- _ARBEITSAUFTRAG A_
Gib den Abschnitt der Datensätze vom Anfang der Datensätze bis einschließlich der Zeile mit „其进一步发展的因素，其中有（）“ Zeichen für Zeichen wieder. Lass dabei die Bilder weg.

- _BEREITGESTELLTER AUSZUG_
******

Europameister Albanien

Albanien hat europaweit die höchste Wachstumsrate. Die Emigranten und immer mehr Auslandskapital kurbeln die Wirtschaft an.  ■ Aus Tirana Thomas Schmid

Die Bilder haben Geschichte gemacht: Ausgemergelte Gestalten, die verzweifelt die Schiffstaue hochklettern, um noch im letzten Moment auf Deck zu gelangen. Dann die Fotos von der andern Seite der Adria: halb verdurstete junge Männer, die in Bari nicht an Land gehen dürfen.

Den Italienern sind die Bilder in die Knochen gefahren. Als die Wirtschaft Albaniens 1991 kollabierte, Hungerrevolten und allgemeine Gesetzlosigkeit ausbrach, starteten sie die „Operation Pelikan“. Zwei Jahre lang schickten sie Nahrungsmittel auch in die entlegensten Winkel. Humanitäre Beweggründe mögen eine Rolle gespielt haben. Vor allem aber wollte sich Italien die Flüchtlinge vom Halse halten. Deshalb schickte es auch seine Marine in den Adriahafen von Durres.

Trotzdem: Die 664.000 Tonnen Nahrungs- und Hilfsmittel und die über 200.000 medizinischen Untersuchungen und Operationen haben wohl Tausenden das Leben gerettet. Am 3. Dezember des letzten Jahres wurde offiziell das Ende der „Operation Pelikan“ verkündet. Das Land, das buchstäblich an der Nabelschnur der einstigen Besatzungsmacht hing, mußte sich wieder auf eigene Füße stellen.

Noch sind die Folgen des Kollapses in Tirana überall zu spüren: Oft fließt nur wenige Stunden am Tag Wasser aus den Hähnen. Am Stadtrand liegen Gerippe ausgeschlachteter Autobusse. Aber auch die Anfänge einer wirtschaftlichen Entwicklung sind unübersehbar. Überall kleine Kioske, Straßenmärkte, in Tirana wird gehandelt – wenn auch vor allem mit ausländischen Waren: amerikanische Zigaretten, italienisches Bier, makedonische Fruchtsäfte, griechische Schokolade. 500 Imbißbuden, Bistros und Restaurants gibt es inzwischen in der Hauptstadt. Ein Verkehr, der Ampeln rechtfertigt, verunsichert Radfahrer und Fußgänger. Über 150.000 Autos rollen auf den Straßen des Staates, der vor drei Jahren Privatfahrzeuge gar nicht zuließ.

******

- _EINGABEDATEN_

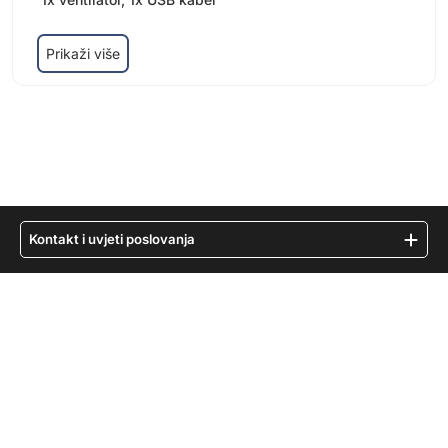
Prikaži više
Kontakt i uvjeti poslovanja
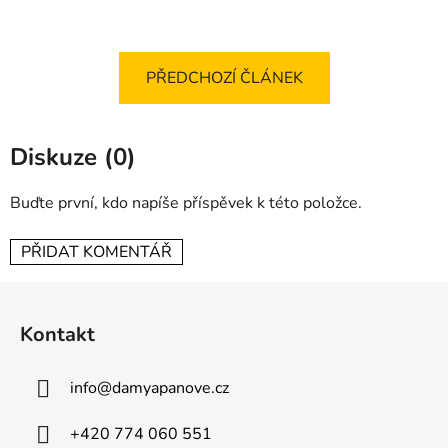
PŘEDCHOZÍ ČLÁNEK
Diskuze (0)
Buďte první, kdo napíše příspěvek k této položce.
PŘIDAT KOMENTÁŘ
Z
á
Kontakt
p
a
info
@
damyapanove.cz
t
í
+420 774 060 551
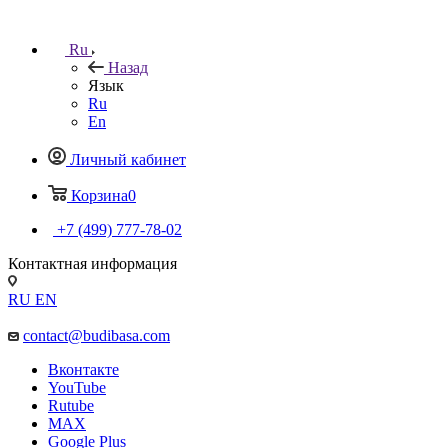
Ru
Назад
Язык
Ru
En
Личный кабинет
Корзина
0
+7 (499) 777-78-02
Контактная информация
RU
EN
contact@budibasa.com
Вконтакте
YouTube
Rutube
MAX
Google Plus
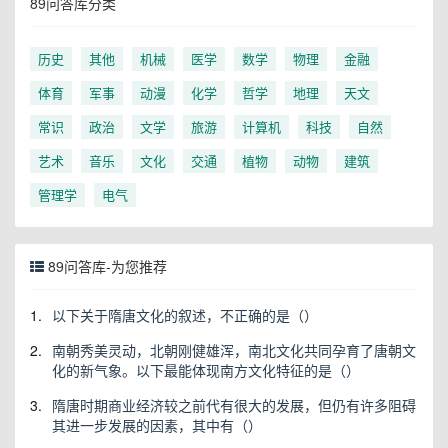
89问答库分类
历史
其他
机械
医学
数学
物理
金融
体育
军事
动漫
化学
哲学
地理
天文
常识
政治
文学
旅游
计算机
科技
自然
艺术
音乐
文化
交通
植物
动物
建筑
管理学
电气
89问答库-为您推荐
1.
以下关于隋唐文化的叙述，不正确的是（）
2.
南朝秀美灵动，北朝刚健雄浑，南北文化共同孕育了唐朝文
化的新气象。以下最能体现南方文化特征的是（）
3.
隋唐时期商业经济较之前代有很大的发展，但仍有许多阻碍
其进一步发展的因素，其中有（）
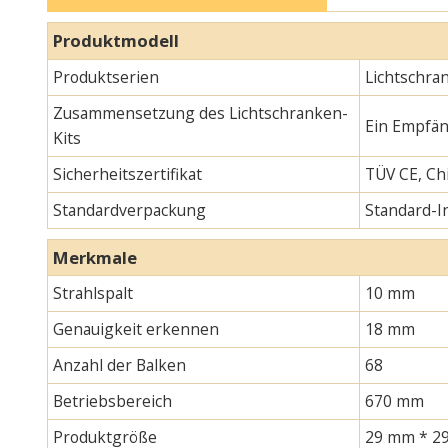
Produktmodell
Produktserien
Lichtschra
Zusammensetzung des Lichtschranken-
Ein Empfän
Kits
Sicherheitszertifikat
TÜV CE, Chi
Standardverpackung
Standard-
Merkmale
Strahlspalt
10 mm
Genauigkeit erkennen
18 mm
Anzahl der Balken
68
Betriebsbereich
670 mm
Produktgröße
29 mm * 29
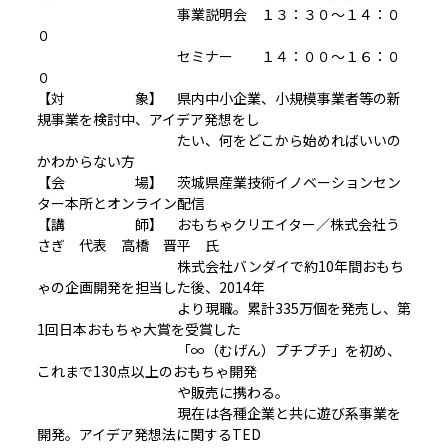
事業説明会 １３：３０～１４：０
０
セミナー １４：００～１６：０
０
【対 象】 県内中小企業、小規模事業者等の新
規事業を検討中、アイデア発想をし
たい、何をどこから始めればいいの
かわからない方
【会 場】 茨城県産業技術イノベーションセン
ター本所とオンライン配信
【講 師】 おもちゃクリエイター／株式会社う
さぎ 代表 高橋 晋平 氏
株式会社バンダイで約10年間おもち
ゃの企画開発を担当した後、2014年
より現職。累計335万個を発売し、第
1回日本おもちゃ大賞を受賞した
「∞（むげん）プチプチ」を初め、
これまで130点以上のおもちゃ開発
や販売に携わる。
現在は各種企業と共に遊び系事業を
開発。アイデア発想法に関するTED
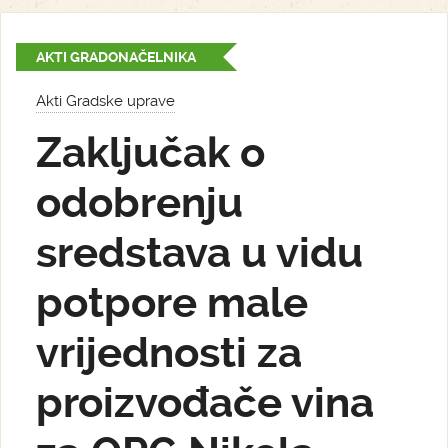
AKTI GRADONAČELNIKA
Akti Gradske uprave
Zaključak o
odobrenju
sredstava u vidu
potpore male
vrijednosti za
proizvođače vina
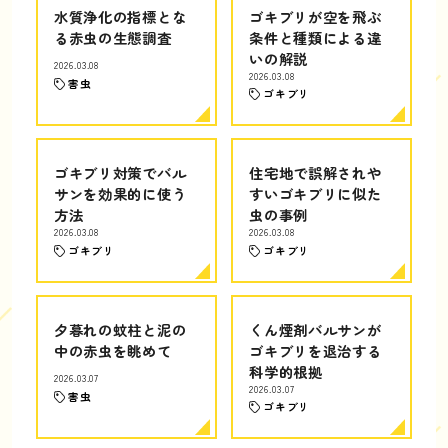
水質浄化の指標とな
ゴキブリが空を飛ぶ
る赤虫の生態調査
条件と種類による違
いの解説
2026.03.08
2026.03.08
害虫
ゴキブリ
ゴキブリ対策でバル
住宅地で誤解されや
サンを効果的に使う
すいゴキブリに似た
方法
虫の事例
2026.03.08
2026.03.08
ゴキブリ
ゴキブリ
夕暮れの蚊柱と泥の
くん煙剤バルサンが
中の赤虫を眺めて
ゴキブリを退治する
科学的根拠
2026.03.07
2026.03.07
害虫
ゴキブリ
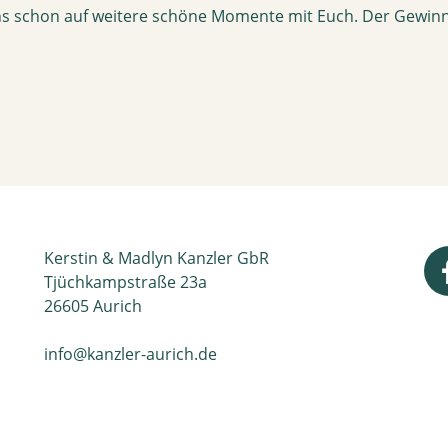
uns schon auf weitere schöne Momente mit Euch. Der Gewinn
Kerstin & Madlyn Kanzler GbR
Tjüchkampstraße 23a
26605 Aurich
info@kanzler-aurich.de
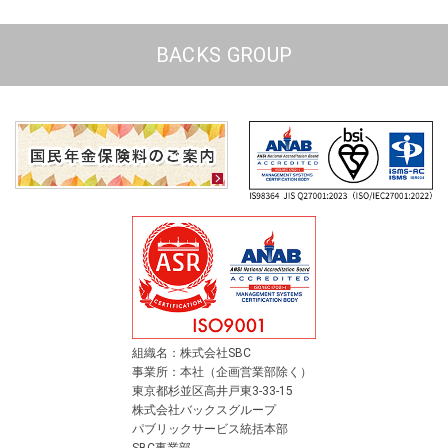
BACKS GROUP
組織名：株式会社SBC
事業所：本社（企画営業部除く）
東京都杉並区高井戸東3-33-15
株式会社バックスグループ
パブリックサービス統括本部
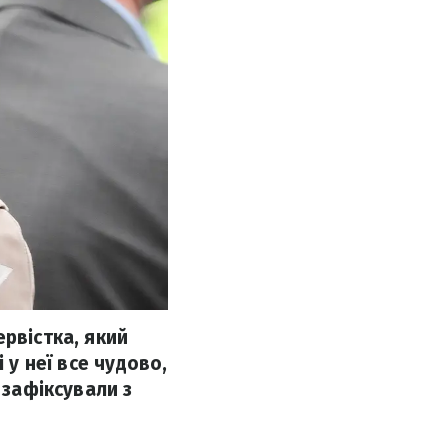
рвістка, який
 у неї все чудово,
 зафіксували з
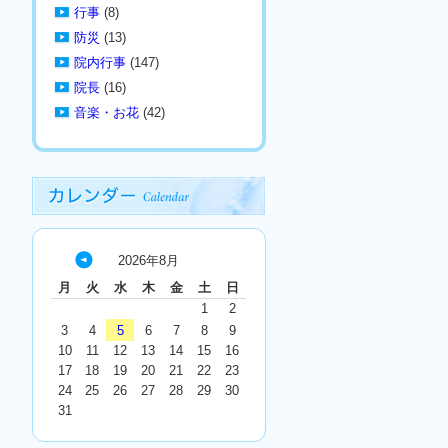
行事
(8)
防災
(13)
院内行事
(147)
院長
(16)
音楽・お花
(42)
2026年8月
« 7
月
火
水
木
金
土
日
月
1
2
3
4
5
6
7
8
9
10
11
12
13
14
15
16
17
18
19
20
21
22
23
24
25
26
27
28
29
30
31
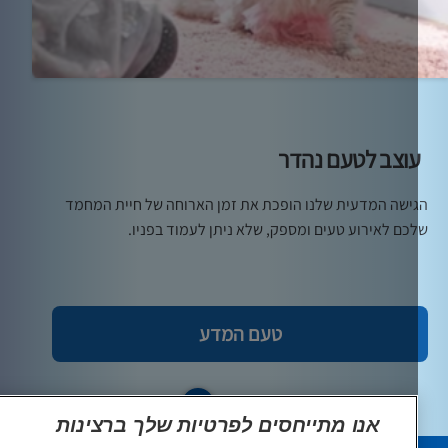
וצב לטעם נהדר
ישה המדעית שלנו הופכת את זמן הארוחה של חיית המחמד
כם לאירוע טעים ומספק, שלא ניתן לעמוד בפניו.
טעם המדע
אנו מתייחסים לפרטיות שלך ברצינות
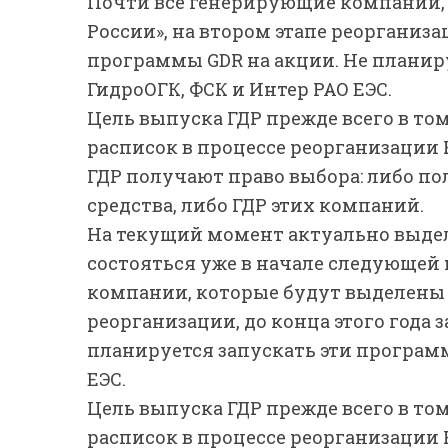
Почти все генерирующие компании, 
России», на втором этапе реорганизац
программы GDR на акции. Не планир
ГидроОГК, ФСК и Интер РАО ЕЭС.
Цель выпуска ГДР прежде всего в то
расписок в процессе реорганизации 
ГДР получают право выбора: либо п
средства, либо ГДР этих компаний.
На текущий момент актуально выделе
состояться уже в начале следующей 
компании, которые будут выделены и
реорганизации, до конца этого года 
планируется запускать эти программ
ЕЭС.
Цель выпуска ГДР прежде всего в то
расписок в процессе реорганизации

******

- _ARBEITSAUFTRAG B_
Setze den Artikel über die Wirtschaft Albaniens im Anschluss an seinen letzten Satz fort.

- _AUFGABENERGEBNIS A_
Prikaži više
Kontakt i uvjeti poslovanja
PŘEDCHOZÍ ČLÁNEK
Diskuze (0)
Buďte první, kdo napíše příspěvek k této položce.
PŘIDAT KOMENTÁŘ
Z
á
Kontakt
p
a
info
@
damyapanove.cz
t
í
+420 774 060 551
Ru
Назад
Язык
Ru
En
Личный кабинет
Корзина
0
+7 (499) 777-78-02
Контактная информация
RU
EN
contact@budibasa.com
Вконтакте
YouTube
Rutube
MAX
Google Plus
89问答库分类
历史
其他
机械
医学
数学
物理
金融
体育
军事
动漫
化学
哲学
地理
天文
常识
政治
文学
旅游
计算机
科技
自然
艺术
音乐
文化
交通
植物
动物
建筑
管理学
电气
89问答库-为您推荐
1.
以下关于隋唐文化的叙述，不正确的是（）
2.
南朝秀美灵动，北朝刚健雄浑，南北文化共同孕育了唐朝文
化的新气象。以下最能体现南方文化特征的是（）
3.
隋唐时期商业经济较之前代有很大的发展，但仍有许多阻碍
其进一步发展的因素，其中有（）

- _AUFGABENERGEBNIS B_
Das Geld kommt vor allem aus Griechenland. 250.000 Albaner sind in den letzten zwei Jahren legal ins Nachbarland ausgewandert, weitere 100.000, so die vorsichtigen Schätzungen, sind illegal über die Grenze gegangen, 90.000 haben sich nach Italien, weitere 10.000 in andere westeuropäische Länder abgesetzt. 800 Millionen US-Dollar bringen die Emigranten jährlich in ihre Heimat. Zum Vergleich: Das gesamte Exportvolumen des Jahres 1993 betrug 150 Millionen Dollar. Bislang sind die Wege kompliziert und verschlungen, auf denen das Geld der Ausgewanderten zurückkommt. Doch noch in diesem Jahr soll eine griechisch-albanische Bank, die Apollonia- Bank, gegründet werden. 60 Prozent des Aktienkapitals werden griechische Geschäftsleute besitzen, zehn Prozent die „Bank of Greece“, 30 Prozent albanische Sparkassen. Das Management wird Griechenland stellen. Klienten werden vor allem die albanischen Emigranten, griechische Investoren und Händler aus beiden Ländern sein. Die erste Privatbank gibt es in Albanien übrigens schon: die „Italienisch-Albanische Bank“. Auch Bulgarien, Rumänien und Malaysia wollen ins Finanzgeschäft einsteigen. Und Optimisten hoffen, daß noch in diesem Jahr die ersten Albaner in ihrem Land eine Bank eröffnen.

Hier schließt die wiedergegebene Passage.